Text block:
──────────────────────────────

But I bet New York’s win felt as good to you as it did me! It was, if not a return to the old world, at least a glimmer of what was, and maybe what will be someday. And while the nine-month layoff of the league’s fourth- and sixth-youngest teams meant the product on the floor was less Louvre and more MoMA, seeing the boys in blue and orange on the court again was a win, period.

It was impossible to fully lean into the illusion of normalcy. I freaked around tip-off because I couldn’t find the game anywhere. Months ago we dropped cable ‘cuz pandemic, but I got YouTube TV for the playoffs. Last night was the first time I tried to watch MSG, but I couldn’t — maybe ‘cuz the game was on NBATV? Or ‘cuz capitalism’s the worst. I thought I was out of luck until an anonymous angel turned me on to a not-entirely-legal stream whose feed, my fiancee noted, was far cleaner and crisper than anything we’ve seen on MSG.

“Uh oh,” my 8-year-old said when she saw the Knicks were losing 5-3, either because she hasn’t seen enough basketball to know it was too early to worry or because she’s seen too many Knicks games to have faith. Then Julius Randle hit a driving lay-in, followed by a dunk, and the Knicks were back in the swing of things. Frank Ntilikina hit his first shot, a 3-pointer. Obi Toppin missed his, a straight-on three that bricked so badly it had to be nerves, then scored a few times down low and looked settled; his first quarter featured six points, three rebounds and gams from here to heaven. My daughter announced Toppin “may be [her] new baby.” As she was previously in love with Allonzo Trier and once called Cole Aldrich “handsome,” I approve of this evolution.

After a dreadful display of shooting by the starters (Elfrid Payton, Alec Burks, RJ Barrett, Randle and Nerlens Noel), the Knicks finally got rolling in the second quarter. This Obi/Kevin Knox sequence was worthy of an asterisk.

Knox looked aggressive early, which was good and bad and good. He made some nice plays, and while there were errors and failings they were the result of continued aggressive play. Tenacious Kev can mess up all he wants and learn along the way; it’s Tentative Kev that’s hard to watch. Also hard to watch: while the Knicks missed nine of their first 10 looks from deep, former Knick Wayne Ellington hit his first attempt for Detroit. Where was that last year, Wayne?

──────────────────────────────

Record set:
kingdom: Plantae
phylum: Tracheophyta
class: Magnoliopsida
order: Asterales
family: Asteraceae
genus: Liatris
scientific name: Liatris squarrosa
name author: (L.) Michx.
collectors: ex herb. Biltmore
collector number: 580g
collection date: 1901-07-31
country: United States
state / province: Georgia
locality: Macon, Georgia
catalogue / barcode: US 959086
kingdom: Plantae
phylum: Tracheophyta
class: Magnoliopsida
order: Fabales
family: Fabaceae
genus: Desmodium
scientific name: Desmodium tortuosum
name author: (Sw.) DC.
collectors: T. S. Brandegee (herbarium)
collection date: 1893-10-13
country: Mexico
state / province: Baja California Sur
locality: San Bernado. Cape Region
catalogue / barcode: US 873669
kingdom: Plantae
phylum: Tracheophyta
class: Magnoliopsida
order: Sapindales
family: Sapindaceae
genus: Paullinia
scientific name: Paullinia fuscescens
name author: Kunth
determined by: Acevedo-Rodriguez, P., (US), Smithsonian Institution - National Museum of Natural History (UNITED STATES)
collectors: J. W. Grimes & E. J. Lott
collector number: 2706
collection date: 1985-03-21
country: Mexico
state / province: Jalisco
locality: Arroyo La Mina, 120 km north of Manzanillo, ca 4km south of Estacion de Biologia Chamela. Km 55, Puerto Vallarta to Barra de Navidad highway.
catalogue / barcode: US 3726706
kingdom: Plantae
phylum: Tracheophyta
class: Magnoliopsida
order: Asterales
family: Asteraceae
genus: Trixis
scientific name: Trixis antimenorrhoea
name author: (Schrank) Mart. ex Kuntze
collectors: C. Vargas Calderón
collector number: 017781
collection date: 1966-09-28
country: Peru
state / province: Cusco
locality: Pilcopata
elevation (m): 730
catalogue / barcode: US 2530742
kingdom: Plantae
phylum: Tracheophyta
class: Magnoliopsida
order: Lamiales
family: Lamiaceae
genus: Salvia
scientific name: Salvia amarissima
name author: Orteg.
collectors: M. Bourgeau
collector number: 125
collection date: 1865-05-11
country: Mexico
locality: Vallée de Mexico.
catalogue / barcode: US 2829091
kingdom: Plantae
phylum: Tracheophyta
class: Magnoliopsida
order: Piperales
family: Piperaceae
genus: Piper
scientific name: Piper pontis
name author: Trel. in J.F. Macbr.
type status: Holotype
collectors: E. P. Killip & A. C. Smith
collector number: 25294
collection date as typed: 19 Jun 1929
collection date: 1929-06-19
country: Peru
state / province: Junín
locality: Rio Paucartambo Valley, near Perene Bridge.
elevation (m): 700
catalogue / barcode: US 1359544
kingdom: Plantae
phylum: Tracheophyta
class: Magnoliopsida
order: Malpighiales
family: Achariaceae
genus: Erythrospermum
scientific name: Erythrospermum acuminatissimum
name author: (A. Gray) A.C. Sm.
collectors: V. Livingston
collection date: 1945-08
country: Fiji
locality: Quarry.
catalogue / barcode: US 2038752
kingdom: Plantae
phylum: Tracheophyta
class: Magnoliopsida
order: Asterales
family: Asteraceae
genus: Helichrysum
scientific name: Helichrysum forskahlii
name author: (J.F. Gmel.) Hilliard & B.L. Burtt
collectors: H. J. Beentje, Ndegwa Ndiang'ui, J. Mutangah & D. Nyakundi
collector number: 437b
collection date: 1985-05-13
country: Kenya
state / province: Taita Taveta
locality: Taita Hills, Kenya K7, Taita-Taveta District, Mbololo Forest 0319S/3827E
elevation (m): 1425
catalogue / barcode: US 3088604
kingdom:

──────────────────────────────

Tasks to perform:
- a) In the Knicks recap, how many points did Obi Toppin score in the first quarter?
- b) Please translate this sentence from the Knicks recap into Spanish: "Frank Ntilikina hit his first shot, a 3-pointer."
- c) Repeat the part of the Knicks recap starting with "But I bet New" and going on through "a win, period.".

Solved problems:
- a) Six points.

- b) Frank Ntilikina encestó su primer tiro, un triple.

- c)
But I bet New York’s win felt as good to you as it did me! It was, if not a return to the old world, at least a glimmer of what was, and maybe what will be someday. And while the nine-month layoff of the league’s fourth- and sixth-youngest teams meant the product on the floor was less Louvre and more MoMA, seeing the boys in blue and orange on the court again was a win, period.